Cillian Murphy joined his "Oppenheimer" co-stars in leaving the film's London premiere on Thursday night, July 13, as the Screen Actors Guild - American Federation of Television and Radio Artists (SAG-AFTRA) prepared to strike.
SAG-AFTRA’s National Board declared a strike, effective July 14 at 12:01 am Pacific time, and instructed all members to cease rendering all services and performing all work covered by TV/Theatrical Contracts.
With the strike imminent on Thursday, the London premiere of "Oppenheimer" was brought forward an hour. The film's stars, including Co Cork native Cillian Murphy, walked the red carpet at the Odeon Luxe in Leicester Square.
When asked about the impending strike, Murphy told Deadline on the red carpet: “I just stand by my colleagues, that really is all I have to say on that at this point.”
Fellow "Oppenheimer" star Kenneth Branagh told the PA news agency: “Everybody is working very hard to make sure it doesn’t happen, if it happens I stand in solidarity with our SAG members.
“We know it is a critical time at this point in the industry and the issues need to be addressed, difficult conversations, I know everybody is trying to get a fair deal, that is what’s required so we’ll support that.”
Co-star Emily Blunt told Deadline: "I think right now we are just sort of — I hope everyone makes a fair deal and we're here to just celebrate this movie.
"And if they call it [a strike], we’ll be leaving together as cast in unity with everyone."
When asked if they'll be "upping sticks," Blunt said: "We are gonna have to. We are gonna have to. We will see what happens.
"But right now, it’s a joy to be together.”
Later, speaking on stage ahead of the screening of the film, director Christopher Nolan said: “I have to acknowledge the work of our incredible cast, led by Cillian Murphy.
“The list is enormous — Robert Downey Jr, Matt Damon, Emily Blunt, Florence Pugh, Kenneth Branagh, Rami Malek and so many more.
"We have to acknowledge, you’ve seen them here earlier on the red carpet.
“Unfortunately, they are off to write their picket signs for what we believe to be an imminent strike by SAG, joining one of my guilds, the Writers Guild, in the struggle for fair wages for working members of their union.
"We support them."
As part of the strike, the guild's first against the film and television industry since 1980, some 160,000 union members have been instructed to withhold a number of services, including promotion and publicity services, likely impacting further "Oppenheimer" promotion before it arrives in the theaters on July 21.

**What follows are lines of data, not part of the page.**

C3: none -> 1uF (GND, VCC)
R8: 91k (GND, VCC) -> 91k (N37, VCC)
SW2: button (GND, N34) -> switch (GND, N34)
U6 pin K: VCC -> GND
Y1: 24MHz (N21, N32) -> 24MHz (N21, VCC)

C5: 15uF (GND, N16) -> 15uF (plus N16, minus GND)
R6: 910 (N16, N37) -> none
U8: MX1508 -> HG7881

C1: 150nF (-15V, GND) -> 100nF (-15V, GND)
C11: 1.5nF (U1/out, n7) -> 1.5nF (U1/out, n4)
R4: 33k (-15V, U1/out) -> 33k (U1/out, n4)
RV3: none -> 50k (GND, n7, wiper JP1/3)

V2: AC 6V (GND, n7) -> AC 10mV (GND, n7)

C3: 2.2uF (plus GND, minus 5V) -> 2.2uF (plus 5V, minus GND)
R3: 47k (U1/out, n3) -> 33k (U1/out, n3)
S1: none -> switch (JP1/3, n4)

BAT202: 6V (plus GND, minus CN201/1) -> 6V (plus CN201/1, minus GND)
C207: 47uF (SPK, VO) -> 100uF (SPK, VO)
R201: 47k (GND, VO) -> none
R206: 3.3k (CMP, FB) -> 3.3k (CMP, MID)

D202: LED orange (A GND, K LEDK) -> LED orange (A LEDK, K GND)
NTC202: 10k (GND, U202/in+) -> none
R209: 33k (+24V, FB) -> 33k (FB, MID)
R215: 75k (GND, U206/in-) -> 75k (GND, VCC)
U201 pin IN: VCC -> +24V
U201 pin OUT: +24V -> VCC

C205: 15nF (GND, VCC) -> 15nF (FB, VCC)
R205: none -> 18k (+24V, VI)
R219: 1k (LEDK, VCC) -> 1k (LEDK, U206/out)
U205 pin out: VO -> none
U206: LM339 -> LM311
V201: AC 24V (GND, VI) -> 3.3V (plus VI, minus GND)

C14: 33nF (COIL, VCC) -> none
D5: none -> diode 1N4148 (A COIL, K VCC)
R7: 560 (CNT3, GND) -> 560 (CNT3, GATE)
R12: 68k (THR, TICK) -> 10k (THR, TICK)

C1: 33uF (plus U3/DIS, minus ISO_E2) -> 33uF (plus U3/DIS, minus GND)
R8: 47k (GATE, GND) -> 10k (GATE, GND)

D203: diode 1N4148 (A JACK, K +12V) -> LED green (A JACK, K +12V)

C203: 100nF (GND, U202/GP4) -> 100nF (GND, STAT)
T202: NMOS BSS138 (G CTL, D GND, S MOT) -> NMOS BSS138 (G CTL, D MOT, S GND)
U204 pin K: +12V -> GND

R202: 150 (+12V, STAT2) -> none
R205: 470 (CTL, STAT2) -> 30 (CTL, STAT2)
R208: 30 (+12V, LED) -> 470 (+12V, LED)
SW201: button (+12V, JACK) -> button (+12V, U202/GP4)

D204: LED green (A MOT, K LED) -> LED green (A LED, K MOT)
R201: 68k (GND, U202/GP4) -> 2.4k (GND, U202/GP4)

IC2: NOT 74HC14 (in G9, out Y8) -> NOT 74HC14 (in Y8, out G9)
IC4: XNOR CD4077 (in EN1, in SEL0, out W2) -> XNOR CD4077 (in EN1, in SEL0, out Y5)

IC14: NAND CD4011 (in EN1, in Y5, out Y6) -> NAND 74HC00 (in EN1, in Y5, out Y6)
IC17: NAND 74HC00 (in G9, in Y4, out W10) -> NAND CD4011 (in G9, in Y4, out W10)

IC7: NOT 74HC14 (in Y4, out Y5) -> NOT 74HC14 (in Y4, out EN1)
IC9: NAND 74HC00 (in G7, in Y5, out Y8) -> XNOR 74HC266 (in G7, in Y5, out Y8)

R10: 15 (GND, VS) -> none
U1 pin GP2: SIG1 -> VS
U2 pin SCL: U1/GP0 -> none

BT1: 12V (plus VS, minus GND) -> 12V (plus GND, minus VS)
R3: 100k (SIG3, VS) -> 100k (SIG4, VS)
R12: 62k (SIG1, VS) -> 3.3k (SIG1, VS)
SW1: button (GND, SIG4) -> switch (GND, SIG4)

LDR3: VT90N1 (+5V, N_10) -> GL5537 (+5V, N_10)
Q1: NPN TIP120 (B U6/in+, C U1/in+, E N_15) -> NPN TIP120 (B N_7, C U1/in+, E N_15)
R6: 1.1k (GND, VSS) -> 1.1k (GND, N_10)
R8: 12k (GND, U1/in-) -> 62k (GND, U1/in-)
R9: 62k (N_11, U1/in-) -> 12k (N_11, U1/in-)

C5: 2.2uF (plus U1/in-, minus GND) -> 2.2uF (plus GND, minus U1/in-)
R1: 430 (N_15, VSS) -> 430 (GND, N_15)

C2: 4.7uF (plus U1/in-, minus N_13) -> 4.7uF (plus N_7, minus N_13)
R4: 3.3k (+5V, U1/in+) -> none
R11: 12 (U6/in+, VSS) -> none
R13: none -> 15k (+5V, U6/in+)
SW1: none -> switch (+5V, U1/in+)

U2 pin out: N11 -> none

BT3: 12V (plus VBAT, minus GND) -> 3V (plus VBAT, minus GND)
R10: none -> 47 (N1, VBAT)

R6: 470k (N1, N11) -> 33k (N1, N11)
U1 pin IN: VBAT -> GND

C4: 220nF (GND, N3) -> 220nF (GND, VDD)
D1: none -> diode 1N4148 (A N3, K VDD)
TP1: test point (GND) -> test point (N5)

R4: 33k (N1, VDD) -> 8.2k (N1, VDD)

Members of the union must not cross picket lines, SAG-AFTRA said.
According to the Los Angeles Times, SAG-AFTRA’s national board of directors voted unanimously to approve the strike after negotiations between the actors’ union and the major studios failed to reach an agreement on a new film and TV contract.
The SAG-AFTRA strike marks the first time in 63 years that both actors and writers have been on strike at the same time.
In a statement about the strike, the Alliance of Motion Picture and Television Producers (AMPTP) said its proposals included a "groundbreaking AI proposal" that would protect the likenesses of SAG-AFTRA members.
However, SAG-AFTRA lead negotiator Duncan Crabtree-Ireland said the proposal would result in background performers receiving just one day's pay in exchange for their likeness being used for the rest of eternity.
"This ‘groundbreaking’ AI proposal that they gave us yesterday, they proposed that our background performers should be able to be scanned, get one day’s pay, and their companies should own that scan, their image, their likeness and should be able to use it for the rest of eternity on any project they want, with no consent and no compensation," Crabtree-Ireland said at a press conference. "So if you think that’s a groundbreaking proposal, I suggest you think again."
Similar concerns about AI have been raised by the Writers Guild of America, who have been striking since May.
The WGA has called for the regulation of AI use, including a ban on AI writing or re-writing "library material". The WGA is also calling for a ban on the use of AI to generate source material for writers and a ban on the training of AI tools based on material written by guild writers.
The AMPTP has rejected the guild's proposals and has instead suggested yearly meetings "to discuss advancements in technology."